Character development, one moment at a time
The 49th season of Princeton Summer Theater (PST) opens with "Tick, Tick...Boom," the semi-autobiographical story of a composer searching for his big break — Larson created the hit musical "Rent" — on Thursday, June 21, directed by Victoria Davidjohn, a member of the Class of 2019 and English major who is also pursuing certificates in theater and music theater. The musical runs through July 8.
"I'm thrilled to be directing a show that has served as a blueprint, of sorts, for many college-aged artists who are just starting out and are curious to know what life might be like through the next 10, 15 years of a career," said Davidjohn, who directed her first production at Princeton — "In the Heights" by Lin-Manuel Miranda — her sophomore year.
The season continues with "Uncommon Women and Others" — which follows a group of friends at Mount Holyoke College during their senior year in the mid-1970s trying to hold onto their friendships as they prepare to head out into the world — from July 12-22, directed by Krane.
Krane said he was drawn to the play's "honest and relatable portrayal of friendships and identities in uncertain transition at the end of college, something many of my collaborators in PST and I are living through ourselves."
Through a partnership between Princeton's Program in Theater and the Public Theater in New York City, Krane and Davidjohn were interns last summer with Public Works, a community-based theater program run by the Public Theater.
PST's 2018 company includes several Princeton students and alumni, many of whom are pursuing careers in theater.

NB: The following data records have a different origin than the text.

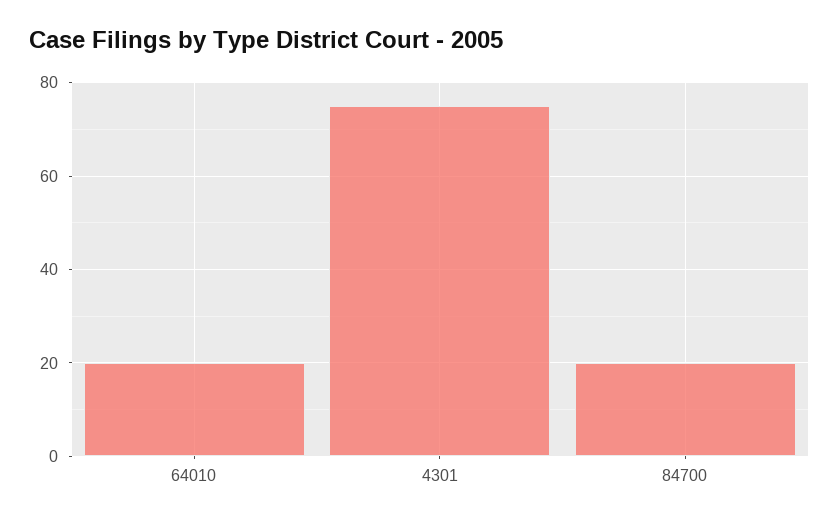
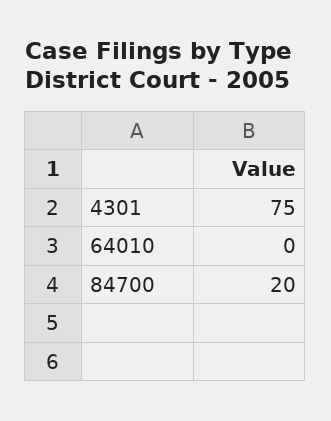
64010: 20 -> 0

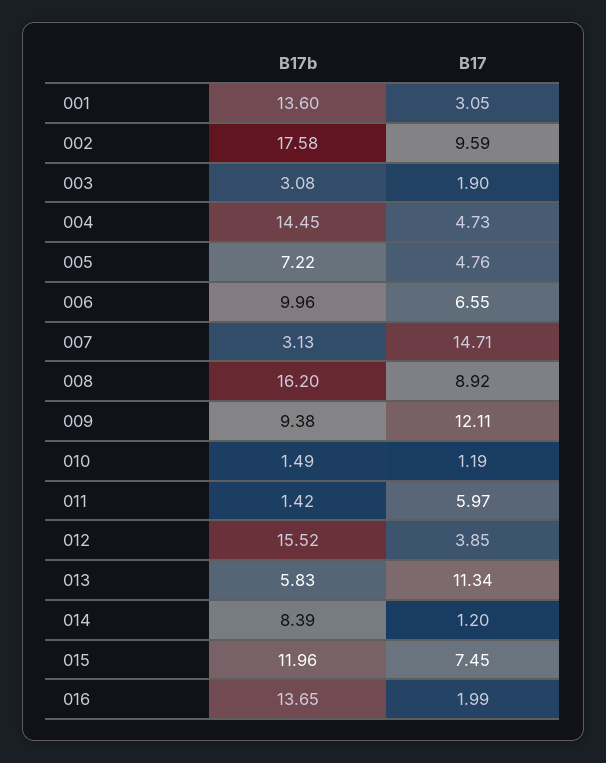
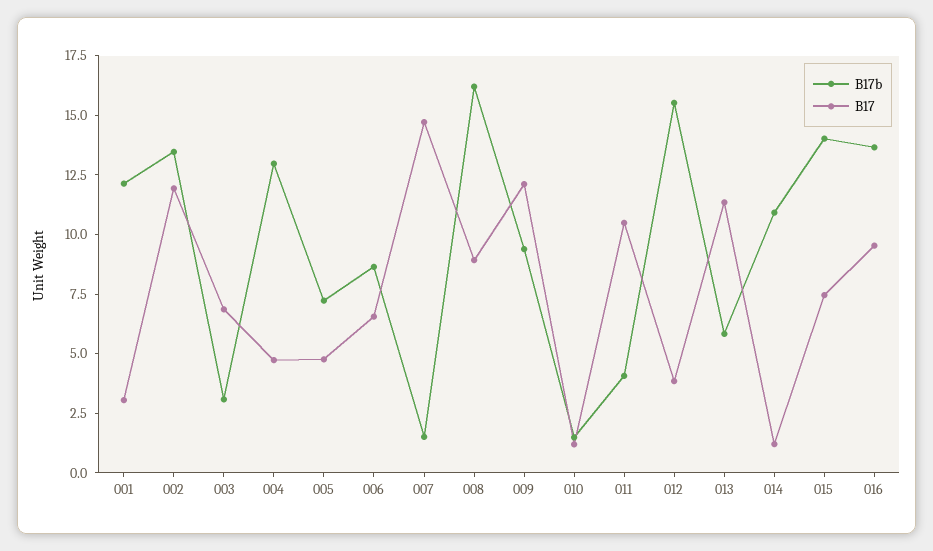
B17b, 001: 13.6 -> 12
B17b, 002: 17.58 -> 13.5
B17, 002: 9.59 -> 12
B17, 003: 1.9 -> 7
B17b, 004: 14.45 -> 13
B17b, 006: 9.96 -> 8.5
B17b, 007: 3.13 -> 1.5
B17b, 011: 1.42 -> 4
B17, 011: 5.97 -> 10.5
B17b, 014: 8.39 -> 11
B17b, 015: 11.96 -> 14
B17, 016: 1.99 -> 9.5

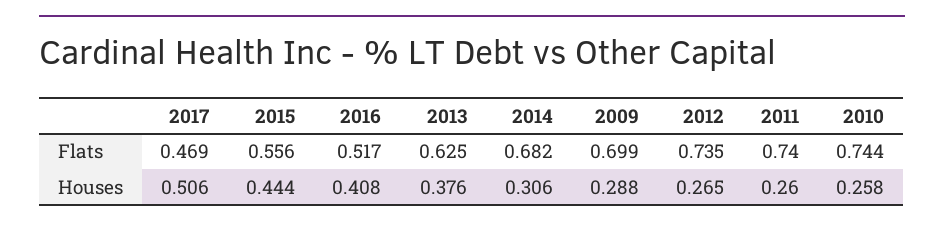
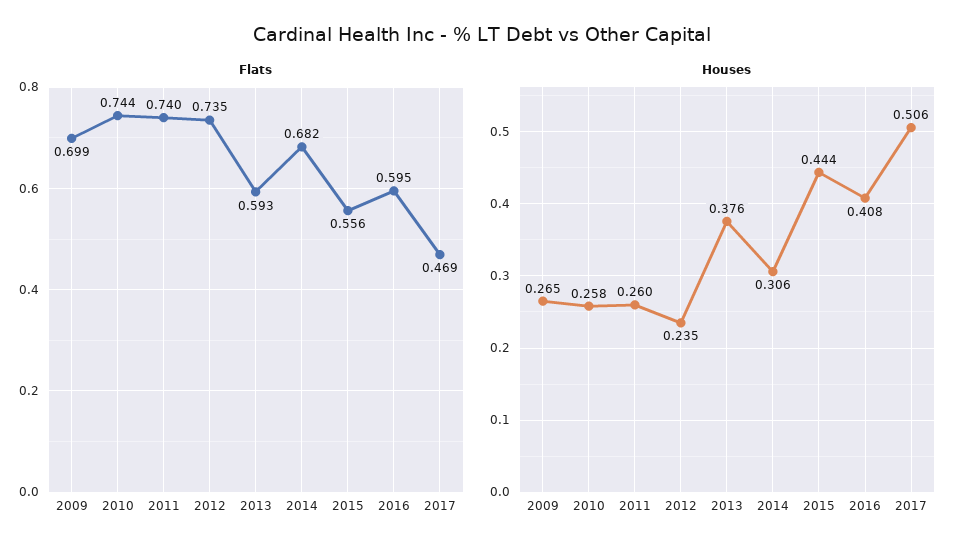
Flats, 2016: 0.517 -> 0.595
Flats, 2013: 0.625 -> 0.593
Houses, 2009: 0.288 -> 0.265
Houses, 2012: 0.265 -> 0.235

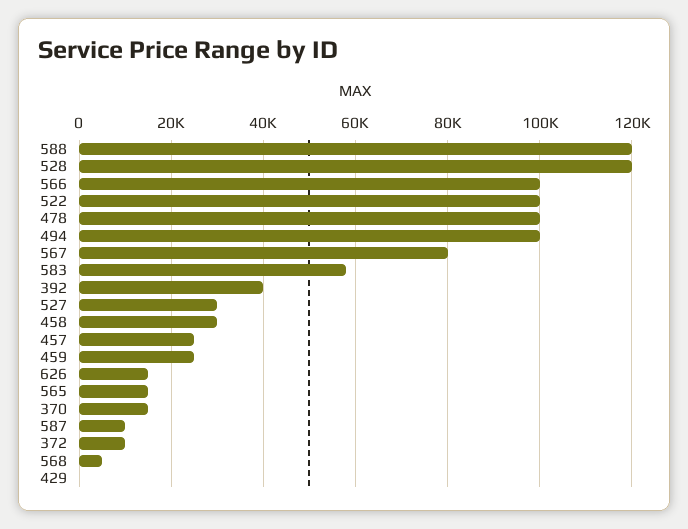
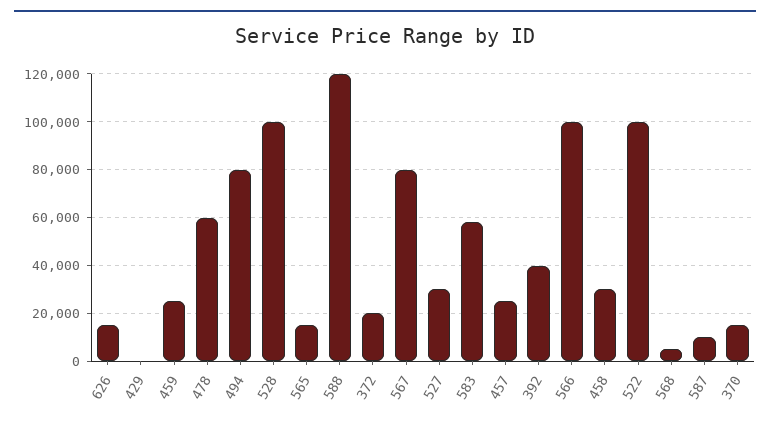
528: 120000 -> 100000
478: 100000 -> 60000
494: 100000 -> 80000
372: 10000 -> 20000

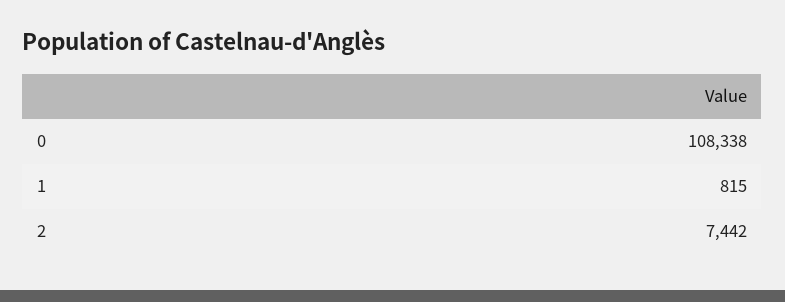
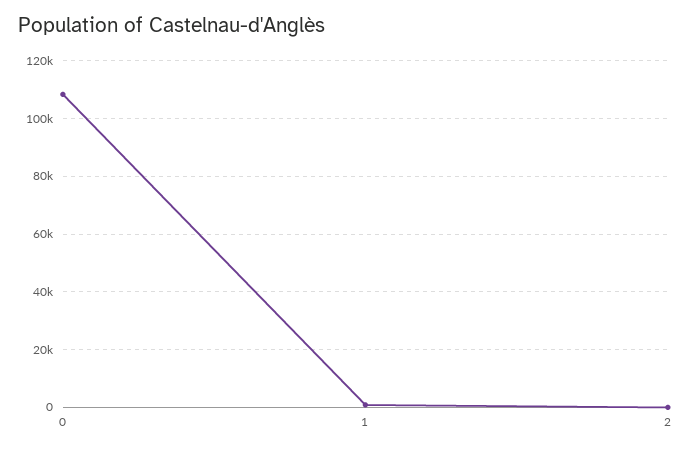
2: 7442 -> 0

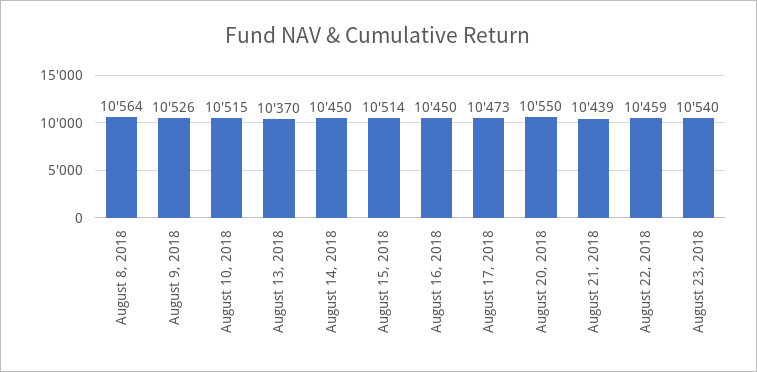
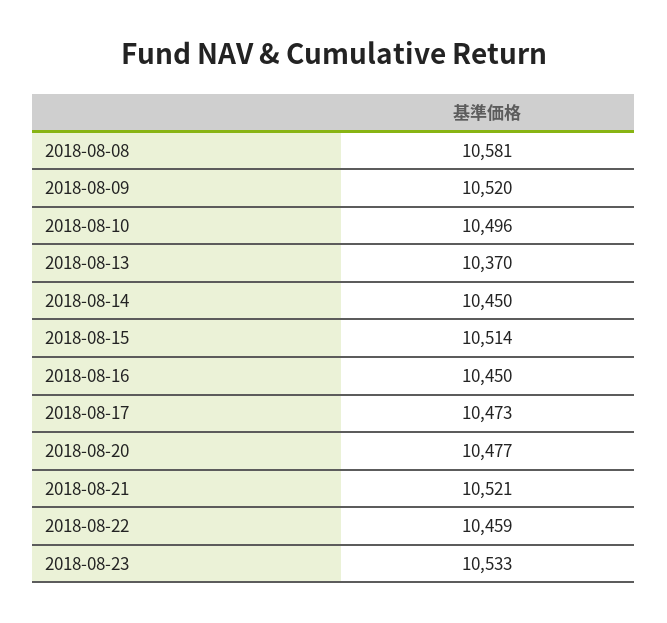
August 8, 2018: 10564 -> 10581
August 9, 2018: 10526 -> 10520
August 10, 2018: 10515 -> 10496
August 20, 2018: 10550 -> 10477
August 21, 2018: 10439 -> 10521
August 23, 2018: 10540 -> 10533

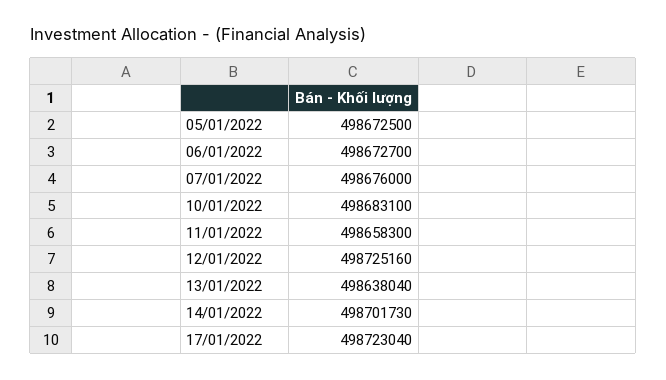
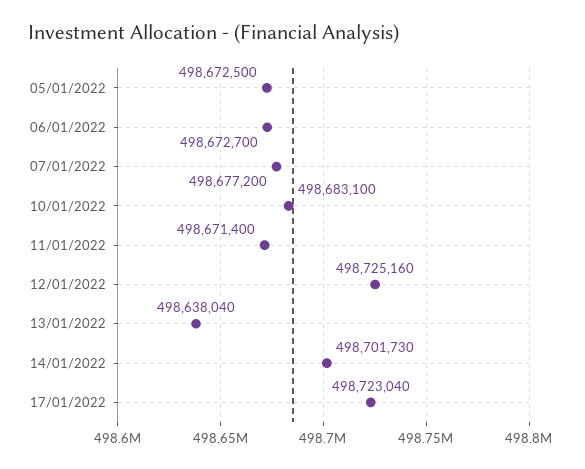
07/01/2022: 498676000 -> 498677200
11/01/2022: 498658300 -> 498671400

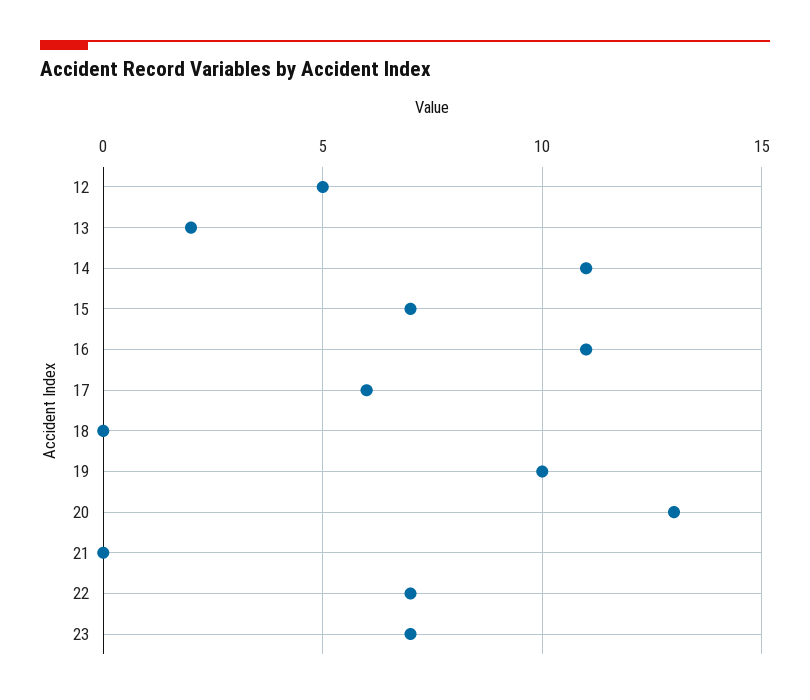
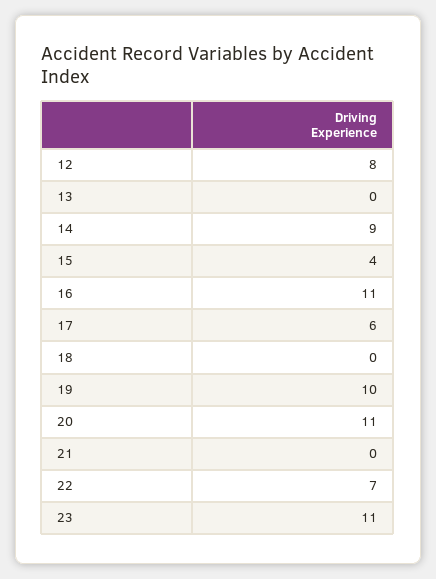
12: 5 -> 8
13: 2 -> 0
14: 11 -> 9
15: 7 -> 4
20: 13 -> 11
23: 7 -> 11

Maeli Goren, a 2015 alumna who has directed with PST in previous years, has been directing and working professionally in theater in Chicago and will begin her first year at the Yale School of Drama's MFA directing program this fall. She will direct Hellman's drama "The Children's Hour," July 26-Aug. 5.
Goren said the play reflects the theme of life's turning points through the dynamics of a group of girls in boarding school, calling it "a story about identity and who has the power to choose it."
Nico Krell, a 2018 graduate who directed last year's "The Crucible” for PST, will direct "The Baltimore Waltz," about one sibling's attempt to confront her ailing brother's terminal illness, Aug. 9-19. "Confusion with life's injustices and denial are at the core of 'Baltimore Waltz,'" said Krell, who intends to pursue a career in directing theater in New York.
In the gallery below, take a peek at the rock/pop musical "Tick, Tick...Boom." The photos were taken by Denise Applewhite of the Office of Communications, during a rehearsal on June 18.
Show times and subscriptions
Show times are 8 p.m. Thursdays through Saturdays, with 2 p.m. performances on Saturdays and Sundays, and an additional 8 p.m. performance on the second week of each show.
Season subscriptions for the main stage series are $79; a three-show subscription is $65. Single tickets are $29.50 for general admission; $24.50 for matinee performances and students with valid ID. Subscriptions and single tickets are offered online; by calling the theater’s box office at 732-997-0205, Tuesdays through Sundays, 11 a.m. to 8 p.m.; or by emailing email@example.com.
Science on stage: Programming for children
Princeton Summer Theater will present the children’s show “Greetings from Mars” written by Annika Bennett, a 2015 alumna who directed “God of Carnage” for PST in 2016 and wrote the children’s shows "Amelia Earhart Forever," “The Owl and the Pussycat” and “How Thumbelina Found Her Wings,” for previous PST seasons. "Greetings from Mars" is a romp through the solar system and a playful exploration of scientific discovery, dogs in space and how friendships can transform even a lonely red planet.
Performances take place at 11 a.m. Fridays and Saturdays, July 6-28. Tickets are $12; children under 3 are free.